I watched Miller’s speech today. I’m working from memory, but I don’t think he talked about himself in the entire speech, except in the context of praising someone else. He presented his career as having the luck to be in the right place at the right time with the right people … he’s just a kid from Hayward who wanted to eat french fries. When the speech was over, I thought it was a little too low-key. But I’m still thinking about it several hours later, and that gets at the good feelings his speech elicited.
I thought of posting one or two of Jon’s most famous calls … in the past here, I’ve posted the Ruben Rivera gaffe (“That was the worst base running in the history of the game!”), Miller’s legendary Vin Scully imitation, and what will always be the most remarkable of his many tricks, his imitation of Scully in Japanese. But today isn’t the day for a clip. Jon Miller isn’t in the Hall of Fame because of his Vin Scully imitation. He’s there because of his uncanny ability to draw a picture for the radio audience. He’s there because of his rapport with his fellow broadcasters. He’s there because of his fans. Every baseball fan has a favorite announcer, usually the one we grew up with. They’re with us for six months of every year, like a friend only more ubiquitous. Some of these announcers become known to the country at large … some of them are in the Hall of Fame. When you hear Vin Scully, you think “Dodgers.”
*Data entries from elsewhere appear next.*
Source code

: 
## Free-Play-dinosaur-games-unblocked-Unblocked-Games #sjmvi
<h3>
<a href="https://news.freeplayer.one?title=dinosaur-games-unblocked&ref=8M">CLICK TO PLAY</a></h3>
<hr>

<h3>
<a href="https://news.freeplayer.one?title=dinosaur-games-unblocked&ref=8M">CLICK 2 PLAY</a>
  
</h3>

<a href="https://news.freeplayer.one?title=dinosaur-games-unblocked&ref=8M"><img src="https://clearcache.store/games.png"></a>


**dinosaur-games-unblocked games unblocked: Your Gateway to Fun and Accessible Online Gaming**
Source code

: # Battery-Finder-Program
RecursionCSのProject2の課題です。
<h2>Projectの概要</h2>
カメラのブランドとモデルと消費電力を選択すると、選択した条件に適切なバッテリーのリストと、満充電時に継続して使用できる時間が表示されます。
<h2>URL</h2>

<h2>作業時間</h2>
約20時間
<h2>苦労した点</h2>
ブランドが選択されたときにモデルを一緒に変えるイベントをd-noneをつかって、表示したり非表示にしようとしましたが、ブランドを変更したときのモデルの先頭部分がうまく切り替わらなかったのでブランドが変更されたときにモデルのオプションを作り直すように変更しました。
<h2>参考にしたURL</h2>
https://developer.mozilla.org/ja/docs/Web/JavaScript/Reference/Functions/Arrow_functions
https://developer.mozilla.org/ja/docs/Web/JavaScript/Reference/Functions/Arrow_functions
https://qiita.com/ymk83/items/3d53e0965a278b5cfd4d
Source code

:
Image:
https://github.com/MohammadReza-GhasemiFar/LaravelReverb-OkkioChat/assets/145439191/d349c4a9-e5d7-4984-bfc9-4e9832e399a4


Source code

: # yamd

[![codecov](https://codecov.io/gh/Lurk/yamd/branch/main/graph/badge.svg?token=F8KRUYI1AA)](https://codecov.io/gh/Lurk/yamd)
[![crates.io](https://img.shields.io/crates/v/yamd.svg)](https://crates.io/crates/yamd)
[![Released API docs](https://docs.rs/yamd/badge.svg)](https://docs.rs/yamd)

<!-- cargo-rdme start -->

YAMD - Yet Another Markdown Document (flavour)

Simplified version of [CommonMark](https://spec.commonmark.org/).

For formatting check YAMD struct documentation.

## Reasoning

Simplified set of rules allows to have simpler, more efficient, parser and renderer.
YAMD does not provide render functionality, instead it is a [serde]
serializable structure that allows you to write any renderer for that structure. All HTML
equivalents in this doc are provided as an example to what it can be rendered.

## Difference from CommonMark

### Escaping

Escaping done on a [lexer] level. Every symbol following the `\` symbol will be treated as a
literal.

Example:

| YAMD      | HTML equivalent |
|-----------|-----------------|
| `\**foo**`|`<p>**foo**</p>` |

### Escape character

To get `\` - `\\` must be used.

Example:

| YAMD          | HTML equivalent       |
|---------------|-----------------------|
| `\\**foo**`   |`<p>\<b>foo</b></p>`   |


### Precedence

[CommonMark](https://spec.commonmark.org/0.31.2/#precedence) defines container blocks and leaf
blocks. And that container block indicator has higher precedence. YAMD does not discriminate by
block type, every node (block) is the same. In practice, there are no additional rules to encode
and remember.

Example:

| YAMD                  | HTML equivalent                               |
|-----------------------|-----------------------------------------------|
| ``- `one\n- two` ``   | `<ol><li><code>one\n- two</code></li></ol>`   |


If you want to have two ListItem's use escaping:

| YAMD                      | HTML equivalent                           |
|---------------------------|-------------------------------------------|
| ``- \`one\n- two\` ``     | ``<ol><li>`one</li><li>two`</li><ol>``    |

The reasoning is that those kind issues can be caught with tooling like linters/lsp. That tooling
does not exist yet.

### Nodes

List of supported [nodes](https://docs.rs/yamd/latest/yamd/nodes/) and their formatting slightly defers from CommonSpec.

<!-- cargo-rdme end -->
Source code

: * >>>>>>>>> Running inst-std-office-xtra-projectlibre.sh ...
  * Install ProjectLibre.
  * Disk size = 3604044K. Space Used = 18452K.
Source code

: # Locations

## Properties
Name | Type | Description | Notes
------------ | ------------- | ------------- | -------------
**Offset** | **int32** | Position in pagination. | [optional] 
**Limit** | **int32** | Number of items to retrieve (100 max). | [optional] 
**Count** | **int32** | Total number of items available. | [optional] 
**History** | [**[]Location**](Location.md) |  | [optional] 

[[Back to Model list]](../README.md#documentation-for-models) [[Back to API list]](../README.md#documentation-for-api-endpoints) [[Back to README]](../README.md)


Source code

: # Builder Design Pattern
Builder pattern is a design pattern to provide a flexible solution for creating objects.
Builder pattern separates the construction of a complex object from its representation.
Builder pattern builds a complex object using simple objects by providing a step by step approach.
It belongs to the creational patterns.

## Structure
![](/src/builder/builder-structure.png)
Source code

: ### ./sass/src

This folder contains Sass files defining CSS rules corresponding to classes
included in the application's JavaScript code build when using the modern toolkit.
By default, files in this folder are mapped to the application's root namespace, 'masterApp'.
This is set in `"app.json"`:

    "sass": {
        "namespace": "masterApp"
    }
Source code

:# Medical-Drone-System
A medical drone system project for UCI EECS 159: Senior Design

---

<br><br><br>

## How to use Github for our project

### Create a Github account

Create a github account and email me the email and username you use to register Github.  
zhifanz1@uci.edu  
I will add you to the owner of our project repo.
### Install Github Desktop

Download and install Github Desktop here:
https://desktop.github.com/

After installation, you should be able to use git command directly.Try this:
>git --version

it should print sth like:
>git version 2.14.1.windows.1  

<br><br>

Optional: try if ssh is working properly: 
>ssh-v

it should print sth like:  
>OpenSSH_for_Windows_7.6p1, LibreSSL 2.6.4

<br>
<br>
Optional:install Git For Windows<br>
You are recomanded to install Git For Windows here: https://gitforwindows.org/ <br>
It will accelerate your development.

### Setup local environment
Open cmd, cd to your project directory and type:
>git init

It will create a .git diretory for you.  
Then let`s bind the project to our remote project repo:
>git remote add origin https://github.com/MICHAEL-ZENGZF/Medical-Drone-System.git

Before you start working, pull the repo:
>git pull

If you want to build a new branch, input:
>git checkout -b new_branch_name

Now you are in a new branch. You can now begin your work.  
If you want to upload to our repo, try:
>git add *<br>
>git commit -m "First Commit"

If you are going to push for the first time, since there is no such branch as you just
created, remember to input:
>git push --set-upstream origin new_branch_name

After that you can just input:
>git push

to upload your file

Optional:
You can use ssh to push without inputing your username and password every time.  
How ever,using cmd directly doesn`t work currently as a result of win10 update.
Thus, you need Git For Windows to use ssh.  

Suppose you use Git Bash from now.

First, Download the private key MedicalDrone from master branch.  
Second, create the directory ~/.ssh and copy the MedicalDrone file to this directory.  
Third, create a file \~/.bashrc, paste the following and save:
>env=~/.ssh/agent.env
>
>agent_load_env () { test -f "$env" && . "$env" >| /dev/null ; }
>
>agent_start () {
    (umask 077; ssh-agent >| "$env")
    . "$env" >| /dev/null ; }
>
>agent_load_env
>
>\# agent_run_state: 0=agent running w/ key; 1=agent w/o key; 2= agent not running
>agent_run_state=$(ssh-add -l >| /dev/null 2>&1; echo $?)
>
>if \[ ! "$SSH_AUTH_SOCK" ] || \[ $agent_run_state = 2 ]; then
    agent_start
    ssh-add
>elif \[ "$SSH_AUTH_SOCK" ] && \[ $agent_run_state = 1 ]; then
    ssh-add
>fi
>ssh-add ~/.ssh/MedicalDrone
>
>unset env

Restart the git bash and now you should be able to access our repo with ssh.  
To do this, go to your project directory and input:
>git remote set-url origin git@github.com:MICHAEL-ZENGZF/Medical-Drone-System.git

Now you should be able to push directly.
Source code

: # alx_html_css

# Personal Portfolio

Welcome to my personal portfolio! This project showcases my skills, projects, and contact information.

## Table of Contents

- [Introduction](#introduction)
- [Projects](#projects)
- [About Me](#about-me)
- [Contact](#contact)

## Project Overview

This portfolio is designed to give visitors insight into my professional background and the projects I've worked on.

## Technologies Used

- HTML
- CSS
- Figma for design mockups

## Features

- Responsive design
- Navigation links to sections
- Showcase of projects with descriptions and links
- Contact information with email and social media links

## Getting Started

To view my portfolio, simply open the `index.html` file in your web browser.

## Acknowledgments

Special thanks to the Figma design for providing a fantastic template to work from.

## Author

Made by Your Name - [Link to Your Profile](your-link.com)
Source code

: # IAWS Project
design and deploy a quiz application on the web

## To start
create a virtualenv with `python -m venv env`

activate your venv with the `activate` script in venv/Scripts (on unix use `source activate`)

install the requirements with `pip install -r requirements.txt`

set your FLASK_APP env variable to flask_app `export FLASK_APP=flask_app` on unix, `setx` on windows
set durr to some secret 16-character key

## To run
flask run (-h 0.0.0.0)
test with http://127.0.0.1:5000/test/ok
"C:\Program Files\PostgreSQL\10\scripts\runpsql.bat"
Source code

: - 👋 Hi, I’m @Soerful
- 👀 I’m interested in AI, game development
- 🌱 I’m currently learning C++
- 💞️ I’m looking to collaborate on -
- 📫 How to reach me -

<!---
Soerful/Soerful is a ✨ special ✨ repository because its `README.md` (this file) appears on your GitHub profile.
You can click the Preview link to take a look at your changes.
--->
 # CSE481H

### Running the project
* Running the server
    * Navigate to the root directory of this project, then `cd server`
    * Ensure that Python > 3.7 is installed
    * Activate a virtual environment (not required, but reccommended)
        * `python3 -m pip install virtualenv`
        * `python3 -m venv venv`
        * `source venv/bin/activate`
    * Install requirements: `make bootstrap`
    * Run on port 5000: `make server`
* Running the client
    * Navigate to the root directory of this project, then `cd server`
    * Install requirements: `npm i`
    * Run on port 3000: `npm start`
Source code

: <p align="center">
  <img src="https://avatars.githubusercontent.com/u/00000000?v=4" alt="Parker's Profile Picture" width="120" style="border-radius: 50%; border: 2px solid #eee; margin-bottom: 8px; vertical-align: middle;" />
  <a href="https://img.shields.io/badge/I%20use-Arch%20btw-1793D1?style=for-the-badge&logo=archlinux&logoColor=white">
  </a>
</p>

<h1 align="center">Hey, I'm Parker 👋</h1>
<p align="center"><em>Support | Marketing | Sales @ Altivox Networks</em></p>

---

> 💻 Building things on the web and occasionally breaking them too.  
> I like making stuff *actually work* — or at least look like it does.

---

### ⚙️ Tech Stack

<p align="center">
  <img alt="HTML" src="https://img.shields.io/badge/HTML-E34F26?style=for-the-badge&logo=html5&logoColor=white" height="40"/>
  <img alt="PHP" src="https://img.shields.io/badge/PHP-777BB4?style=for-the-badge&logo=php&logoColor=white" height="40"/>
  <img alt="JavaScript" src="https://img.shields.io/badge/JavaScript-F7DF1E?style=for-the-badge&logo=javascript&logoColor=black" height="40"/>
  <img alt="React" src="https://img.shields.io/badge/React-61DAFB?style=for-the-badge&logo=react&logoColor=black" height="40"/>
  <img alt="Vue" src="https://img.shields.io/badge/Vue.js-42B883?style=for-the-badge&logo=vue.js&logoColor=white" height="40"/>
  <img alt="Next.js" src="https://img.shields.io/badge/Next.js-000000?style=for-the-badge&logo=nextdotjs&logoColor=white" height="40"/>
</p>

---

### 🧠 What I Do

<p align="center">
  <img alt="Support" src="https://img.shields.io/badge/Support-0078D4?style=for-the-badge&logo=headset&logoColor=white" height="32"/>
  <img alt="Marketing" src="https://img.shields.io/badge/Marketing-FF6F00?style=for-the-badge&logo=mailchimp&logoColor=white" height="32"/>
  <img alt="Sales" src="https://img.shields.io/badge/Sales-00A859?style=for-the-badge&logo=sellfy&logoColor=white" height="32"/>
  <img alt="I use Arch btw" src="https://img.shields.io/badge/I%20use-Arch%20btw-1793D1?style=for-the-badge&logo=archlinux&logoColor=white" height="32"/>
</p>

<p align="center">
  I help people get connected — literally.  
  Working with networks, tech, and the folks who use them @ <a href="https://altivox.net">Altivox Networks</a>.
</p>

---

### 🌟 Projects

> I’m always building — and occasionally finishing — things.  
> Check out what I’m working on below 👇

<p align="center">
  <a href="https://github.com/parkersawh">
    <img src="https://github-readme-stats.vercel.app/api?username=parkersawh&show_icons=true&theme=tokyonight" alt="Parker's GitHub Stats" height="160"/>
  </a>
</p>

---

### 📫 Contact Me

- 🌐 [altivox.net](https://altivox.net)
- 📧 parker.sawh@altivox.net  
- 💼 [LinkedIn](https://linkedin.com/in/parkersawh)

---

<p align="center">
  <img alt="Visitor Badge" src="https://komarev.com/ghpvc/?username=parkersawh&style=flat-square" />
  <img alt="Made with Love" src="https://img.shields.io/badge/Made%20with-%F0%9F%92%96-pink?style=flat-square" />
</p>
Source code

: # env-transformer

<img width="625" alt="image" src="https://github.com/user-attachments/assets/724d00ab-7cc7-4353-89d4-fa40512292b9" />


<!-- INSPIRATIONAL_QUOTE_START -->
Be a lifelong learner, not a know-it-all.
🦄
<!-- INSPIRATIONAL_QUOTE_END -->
Well, this is Jon Miller: fans in two different cities feel that way about him, Baltimore and San Francisco.
Finally, you can’t talk about Bay Area sports announcers without noting the amazing luck we’ve had over the years with the quality of our guys. Miller is the third Giants announcer to get into the baseball Hall … Bill King is equally deserving, which is particularly noteworthy because he was even better at basketball, and no slouch at football. Hank Greenwald was a perfect fit for the Bay Area. “Kruk and Kuip” regularly get raves from people who don’t even live here. Greg Papa, like King, is a triple threat who can do all the major sports … he’s the closest anyone comes to King’s excellence at basketball. Ken Korach doesn’t get a lot of attention with the A’s, but he’s solid and, I’m guessing, a voice A’s fans associate with their team. We’re blessed, no doubt about it.